TO DO: Copy the passage below about the Niwa hydroponic growing system word for word, in full.

PAGE EXTRACT:

The system uses a compact fluorescent lamp, and its maximum consumption is 200 watts when the heater and light are on. Morrillias says an LED version that will use even less power is on the way. The system utilizes a reservoir of water that must be refilled every other week.

"With hydroponics and our current range of sizes, you can grow just about anything that will fit inside the tray (no trees though—we’ve already tried! And no root vegetables). This includes most house plants, flowers, and vegetables, several kinds of fruits and various herbs and medicinal plants."

The company, which is usually based in the UK, is currently operating out of Shenzen, China, as part of the hardware startup incubator Haxlr8tr. The first Niwa units are slated to ship in March 2015.

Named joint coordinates
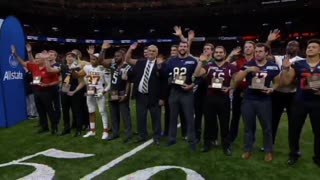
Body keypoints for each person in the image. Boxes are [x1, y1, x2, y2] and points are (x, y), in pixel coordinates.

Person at [234, 43, 280, 162]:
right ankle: (248, 149)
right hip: (248, 100)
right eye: (256, 51)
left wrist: (272, 89)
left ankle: (268, 151)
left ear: (266, 53)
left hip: (264, 100)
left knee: (267, 127)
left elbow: (278, 81)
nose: (257, 53)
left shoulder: (273, 66)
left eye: (260, 51)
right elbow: (237, 79)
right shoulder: (248, 64)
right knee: (249, 127)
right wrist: (248, 69)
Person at [281, 39, 320, 167]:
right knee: (294, 130)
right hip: (300, 102)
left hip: (317, 103)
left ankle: (318, 156)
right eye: (309, 47)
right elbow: (286, 82)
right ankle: (294, 154)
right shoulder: (298, 64)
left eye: (314, 47)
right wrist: (286, 69)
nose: (310, 49)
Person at [195, 46, 237, 155]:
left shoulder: (231, 66)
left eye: (220, 52)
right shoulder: (208, 66)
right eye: (217, 52)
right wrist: (200, 62)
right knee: (209, 123)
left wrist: (230, 87)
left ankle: (226, 146)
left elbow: (236, 79)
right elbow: (196, 74)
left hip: (224, 98)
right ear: (214, 54)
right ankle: (207, 144)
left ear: (224, 54)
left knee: (224, 124)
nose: (218, 54)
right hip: (210, 98)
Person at [125, 43, 167, 145]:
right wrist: (130, 49)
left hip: (154, 96)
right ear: (146, 52)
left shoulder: (161, 64)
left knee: (156, 118)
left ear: (157, 53)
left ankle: (157, 137)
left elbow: (164, 82)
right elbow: (127, 60)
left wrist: (162, 98)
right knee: (141, 117)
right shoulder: (140, 62)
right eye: (150, 50)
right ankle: (142, 135)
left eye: (153, 51)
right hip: (141, 95)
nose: (151, 52)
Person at [13, 46, 60, 134]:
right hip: (37, 91)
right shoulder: (34, 66)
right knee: (40, 110)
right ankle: (44, 127)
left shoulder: (49, 68)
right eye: (35, 58)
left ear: (43, 59)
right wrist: (16, 55)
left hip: (48, 92)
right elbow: (23, 63)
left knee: (50, 110)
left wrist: (47, 84)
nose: (36, 60)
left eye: (38, 58)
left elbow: (57, 81)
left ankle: (54, 128)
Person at [166, 41, 198, 151]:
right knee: (172, 117)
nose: (183, 48)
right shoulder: (171, 61)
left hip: (187, 93)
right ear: (178, 48)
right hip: (174, 92)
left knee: (189, 118)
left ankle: (192, 140)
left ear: (188, 48)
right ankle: (172, 138)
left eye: (185, 46)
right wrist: (170, 80)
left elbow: (200, 76)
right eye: (181, 46)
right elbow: (168, 76)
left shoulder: (193, 61)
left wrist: (192, 85)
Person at [46, 52, 86, 137]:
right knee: (65, 111)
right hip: (64, 89)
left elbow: (83, 82)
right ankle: (66, 129)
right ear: (66, 58)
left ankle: (78, 130)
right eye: (68, 56)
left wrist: (74, 91)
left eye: (72, 57)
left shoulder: (78, 68)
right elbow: (50, 70)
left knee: (77, 111)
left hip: (74, 91)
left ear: (75, 58)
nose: (70, 58)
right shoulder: (62, 66)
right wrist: (46, 59)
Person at [74, 52, 111, 140]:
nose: (92, 61)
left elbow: (109, 84)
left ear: (99, 60)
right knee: (91, 111)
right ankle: (92, 130)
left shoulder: (103, 68)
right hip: (90, 92)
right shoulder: (87, 67)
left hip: (100, 92)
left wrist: (103, 92)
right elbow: (78, 75)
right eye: (91, 59)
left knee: (102, 111)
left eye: (94, 59)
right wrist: (73, 70)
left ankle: (105, 131)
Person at [108, 50, 133, 143]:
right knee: (114, 115)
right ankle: (115, 133)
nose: (115, 57)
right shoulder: (113, 66)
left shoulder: (127, 67)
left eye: (118, 56)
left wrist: (126, 95)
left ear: (122, 56)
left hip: (122, 93)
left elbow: (128, 83)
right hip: (113, 93)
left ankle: (129, 135)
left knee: (125, 115)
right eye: (115, 56)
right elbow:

COMPLETED TASK:
The system uses a compact fluorescent lamp, and its maximum consumption is 200 watts when the heater and light are on. Morrillias says an LED version that will use even less power is on the way. The system utilizes a reservoir of water that must be refilled every other week.

"With hydroponics and our current range of sizes, you can grow just about anything that will fit inside the tray (no trees though—we’ve already tried! And no root vegetables). This includes most house plants, flowers, and vegetables, several kinds of fruits and various herbs and medicinal plants."

The company, which is usually based in the UK, is currently operating out of Shenzen, China, as part of the hardware startup incubator Haxlr8tr. The first Niwa units are slated to ship in March 2015.